Most of China’s fiscal stimulus policy measures in dealing with the coronavirus pandemic have involved increasing financing of public projects through the issuance of “special purpose bonds.”
In the first six months of this year, local governments issued bonds worth a total of 3.49 trillion yuan (500 billion dollars), of which some 2.37 trillion yuan were special purpose bonds. The finance ministry reports that the average maturity on local government bond issues this year has been 15 years with an average yield of 3.33 %. Local governments have a bond quota this year of 4.73 trillion yuan, including 3.75 trillion yuan in special purpose bonds.

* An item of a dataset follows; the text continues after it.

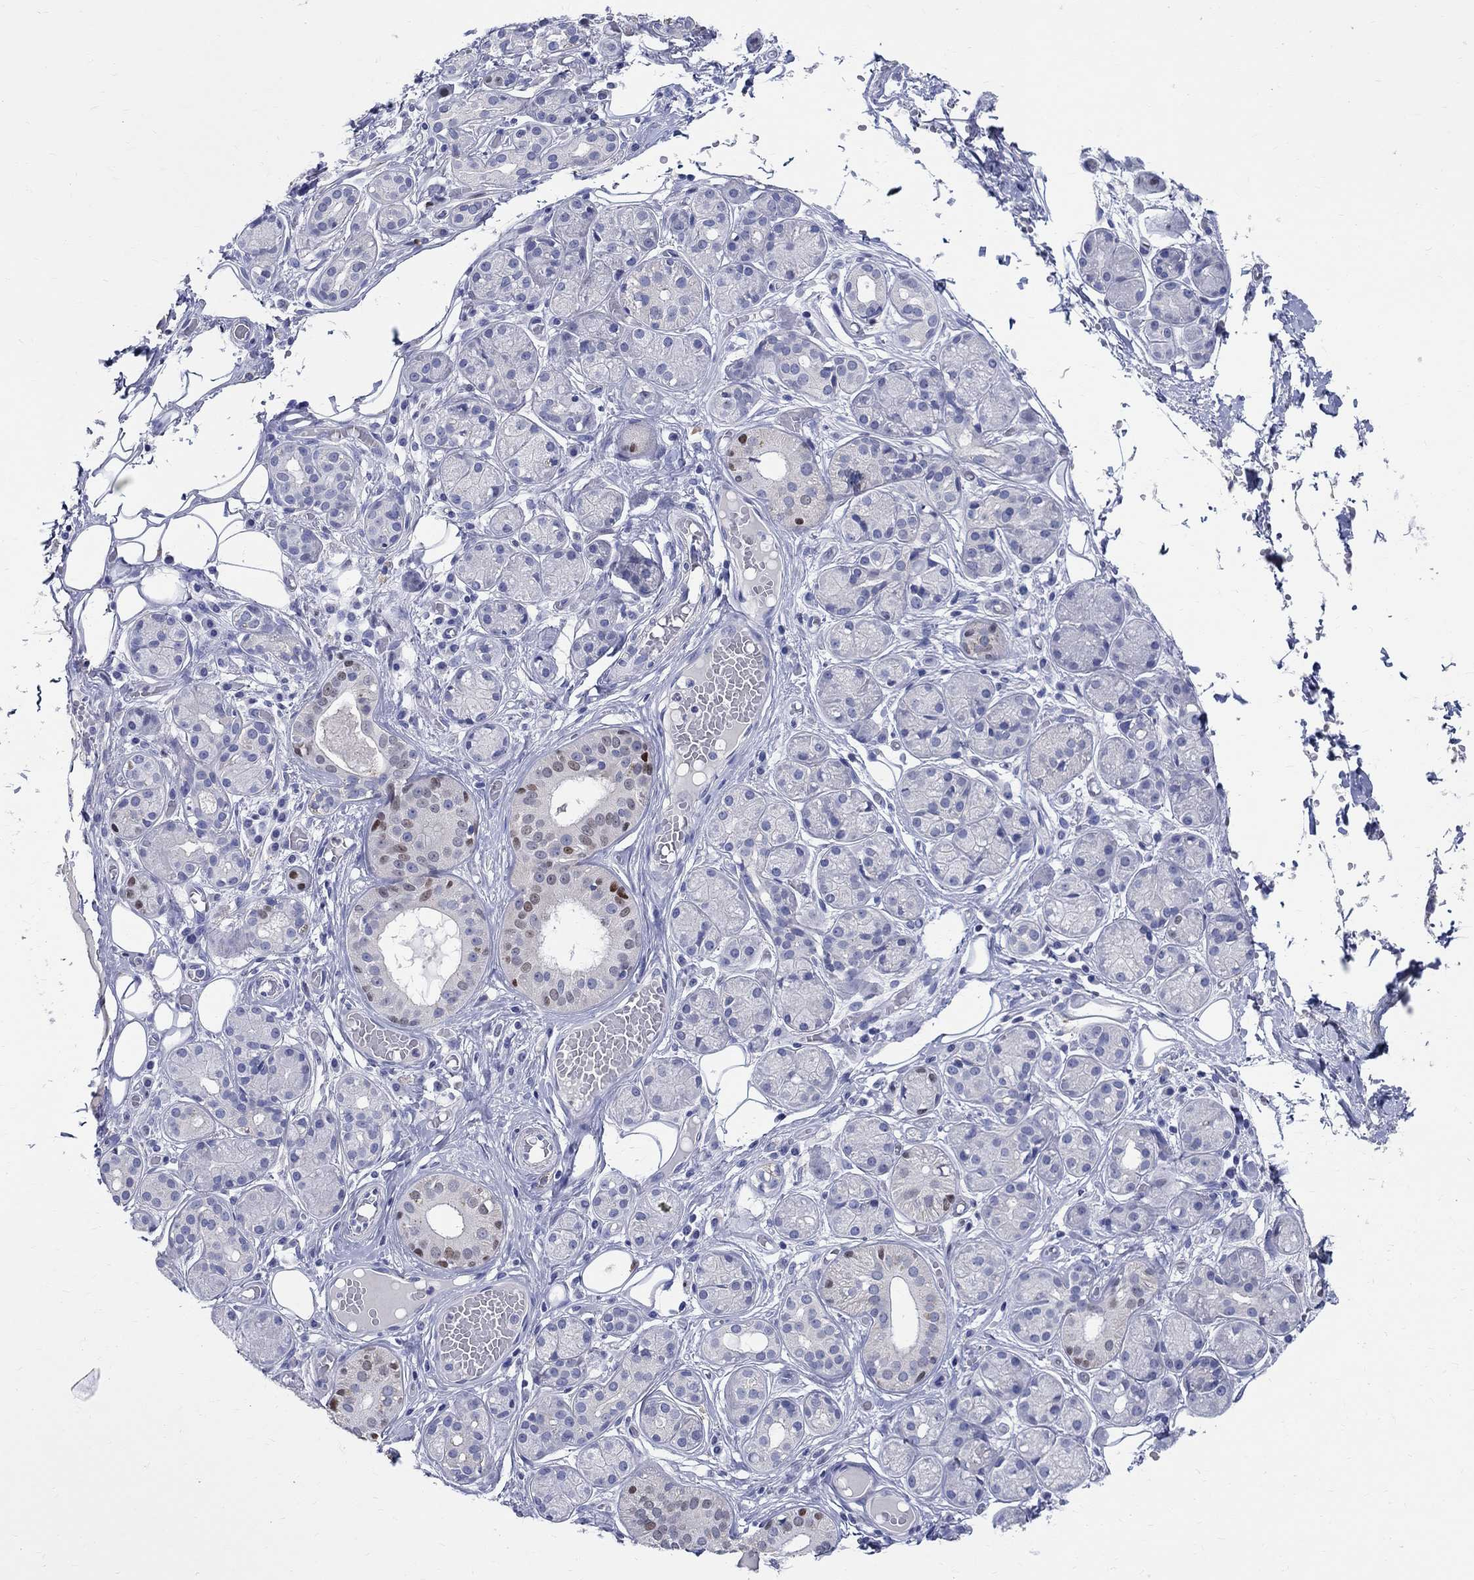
{"staining": {"intensity": "moderate", "quantity": "<25%", "location": "nuclear"}, "tissue": "salivary gland", "cell_type": "Glandular cells", "image_type": "normal", "snomed": [{"axis": "morphology", "description": "Normal tissue, NOS"}, {"axis": "topography", "description": "Salivary gland"}, {"axis": "topography", "description": "Peripheral nerve tissue"}], "caption": "IHC photomicrograph of benign human salivary gland stained for a protein (brown), which exhibits low levels of moderate nuclear expression in approximately <25% of glandular cells.", "gene": "SOX2", "patient": {"sex": "male", "age": 71}}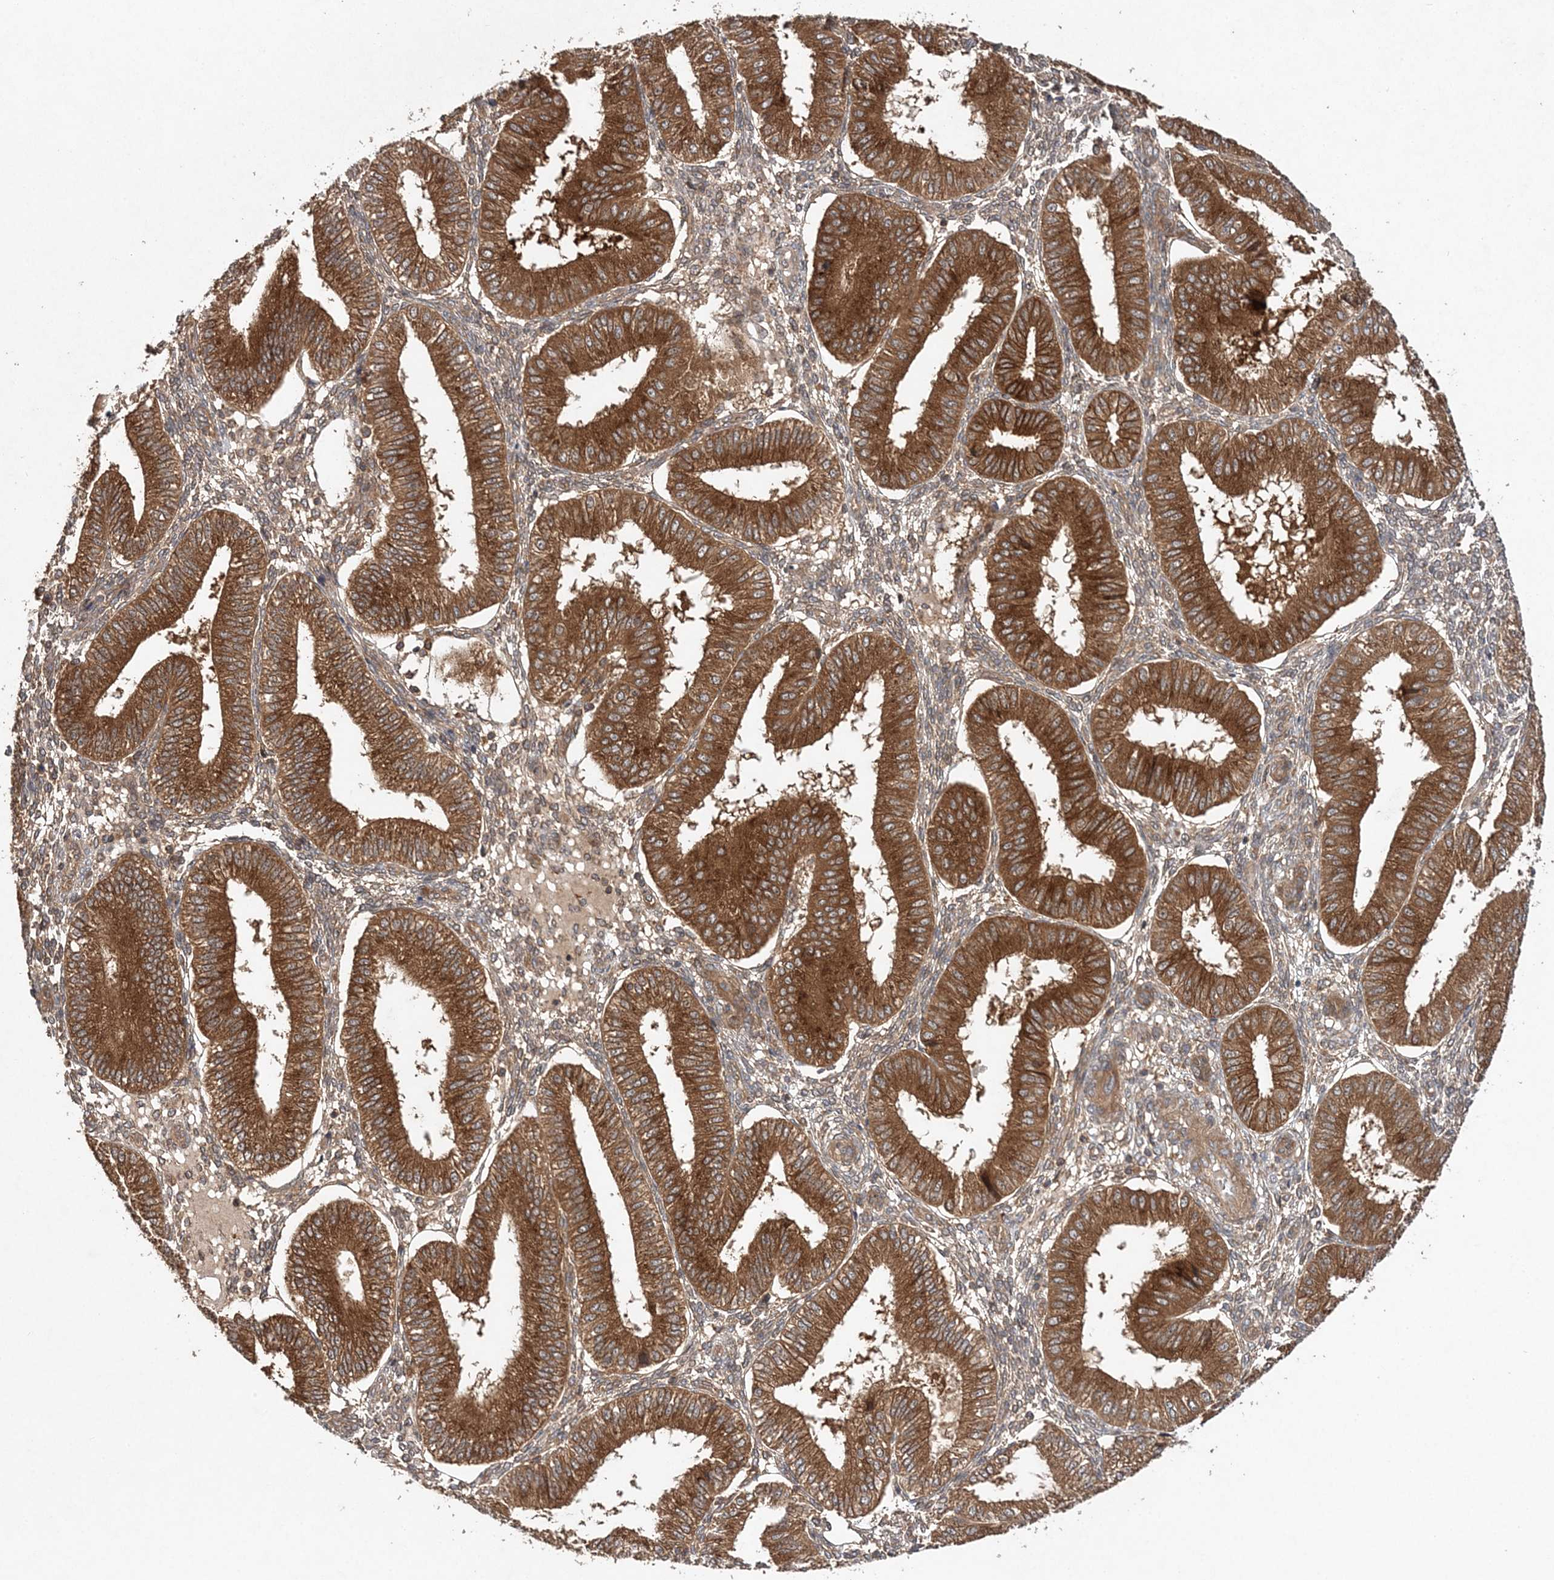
{"staining": {"intensity": "weak", "quantity": "25%-75%", "location": "cytoplasmic/membranous"}, "tissue": "endometrium", "cell_type": "Cells in endometrial stroma", "image_type": "normal", "snomed": [{"axis": "morphology", "description": "Normal tissue, NOS"}, {"axis": "topography", "description": "Endometrium"}], "caption": "Normal endometrium demonstrates weak cytoplasmic/membranous expression in approximately 25%-75% of cells in endometrial stroma Immunohistochemistry (ihc) stains the protein in brown and the nuclei are stained blue..", "gene": "TMEM9B", "patient": {"sex": "female", "age": 39}}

Special purpose bonds provide an off-budget source of financing for local government projects. Typically, such bonds were used to finance infrastructure projects to be paid off with cash flow from the project. The range of reasons for issuing special purpose bonds has been widened recently to include for example supporting consumption demand. At the beginning of July, the government announced that part the money raised from issuing special purpose bonds could be used to recapitalise small and mid-sized banks. Local governments replenish the capital of local banks by purchasing their convertible bonds.
The government has so far issued 1 trillion yuan in special purpose bonds to finance its coronavirus pandemic efforts. As of mid-July a total of 240 billion yuan in bonds had been issued. The remaining part of the quota must be issued by the end of July. Special purpose bonds are currently available with maturities of 5, 7 and 10 years. The average yield on a 10-year bond in July is 2.77 %. The central government has resorted to the issuance of special purpose bonds on two previous occasions, i.e. when the government recapitalised state-owned banks in 1997, and when the government established the China Investment Corporation in 2007.
Excluding corona bonds, central-government-issued debt in January-May amounted to 540 trillion yuan, increasing the credit stock to about 17 trillion yuan (18 % of GDP). At the end of June, local governments had bonds on issue worth a total of 24 trillion yuan (24 % of GDP). Local governments also engage extensively in off-budget borrowing.
Government bonds yields have risen since spring. On Wednesday (July 22), the rate on a one-year treasury was 2.24 %, up one percentage point from end-April. Rates on corporate bonds have also increased, due in part to the flood of the large amount of government paper onto the market. Chinese government bonds are considered to be risk free by investors.